## The records:
================================

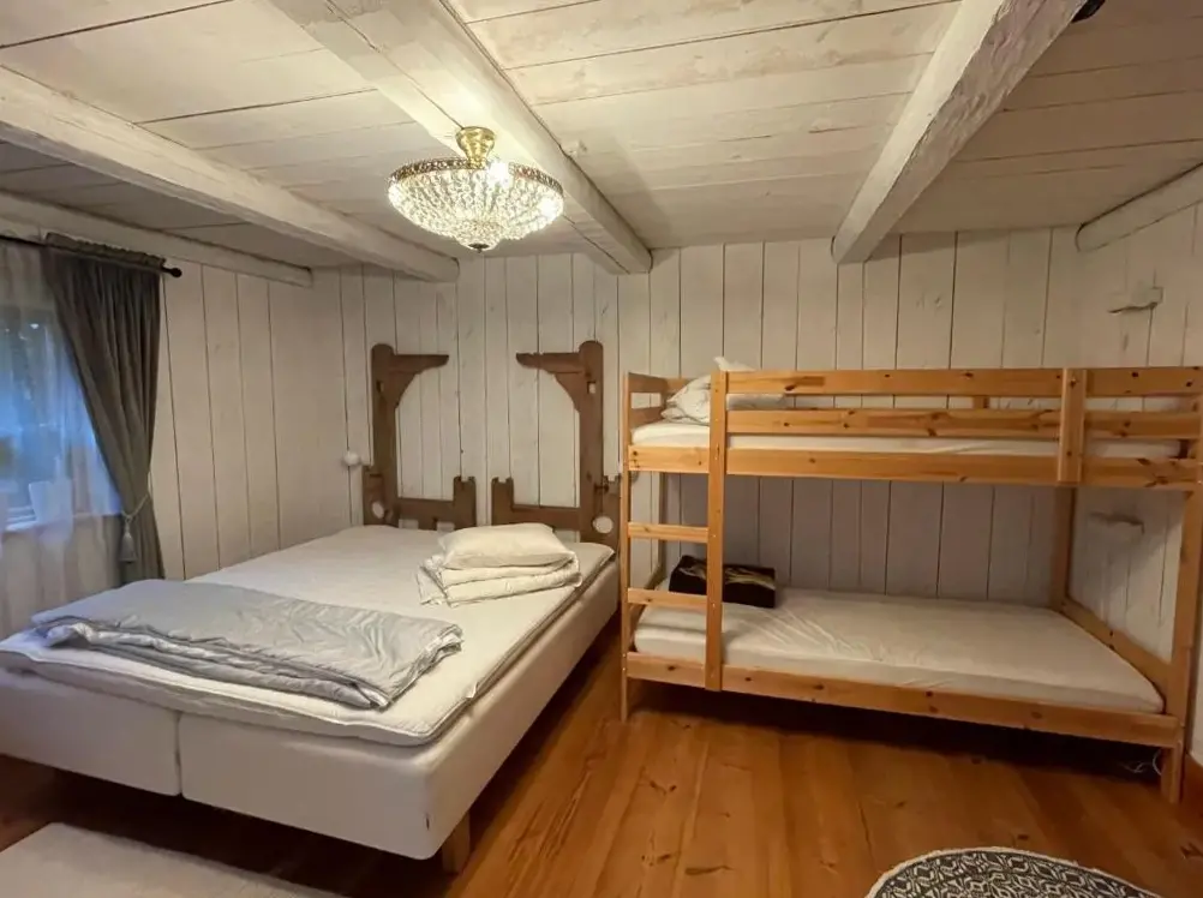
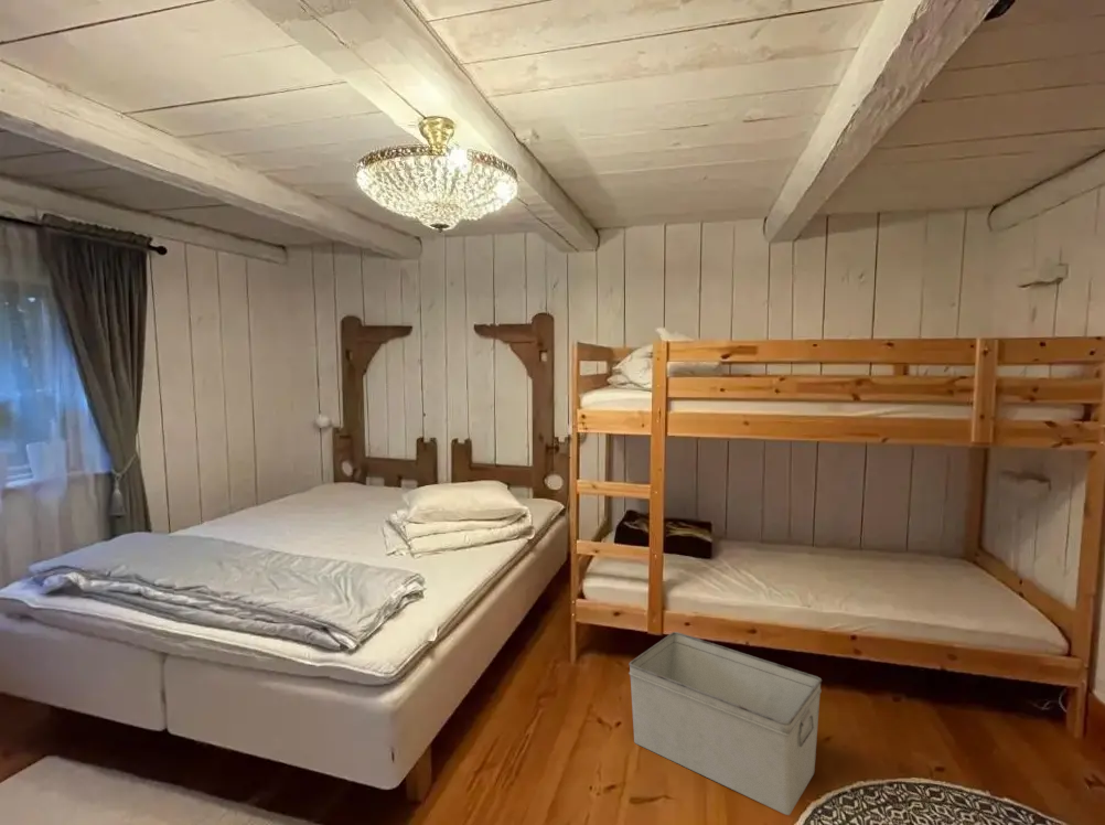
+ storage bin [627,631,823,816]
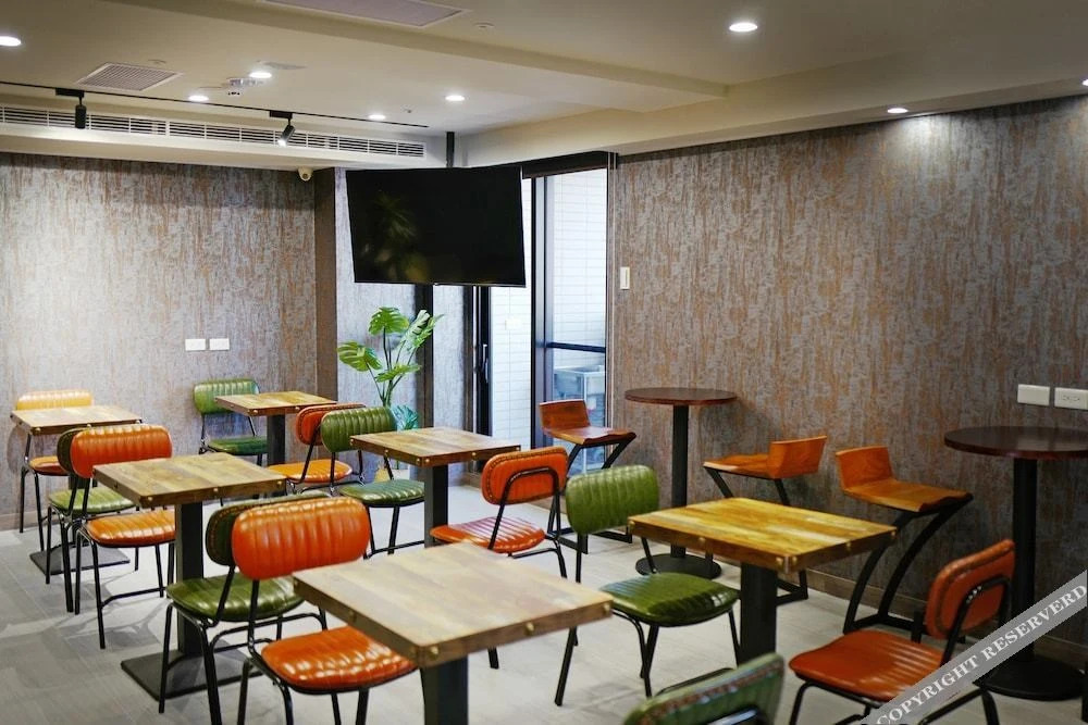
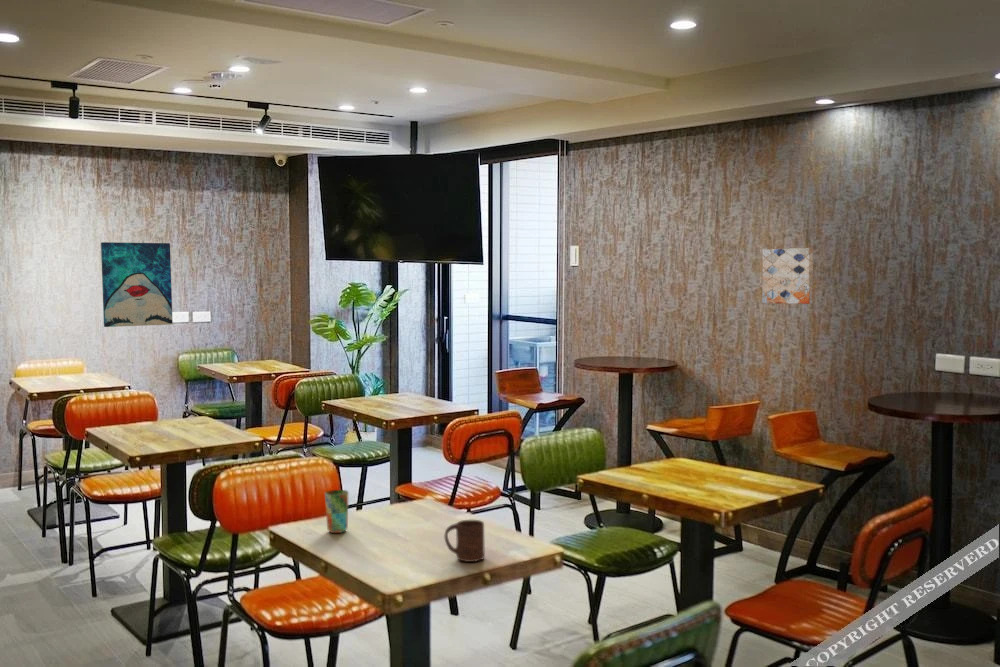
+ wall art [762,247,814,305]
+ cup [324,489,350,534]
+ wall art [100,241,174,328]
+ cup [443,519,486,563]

================================

Print exactly, and only, the lines from the line containing "wall art [762,247,814,305]" through the final line of the records, both included.

## Response to this task:
+ wall art [762,247,814,305]
+ cup [324,489,350,534]
+ wall art [100,241,174,328]
+ cup [443,519,486,563]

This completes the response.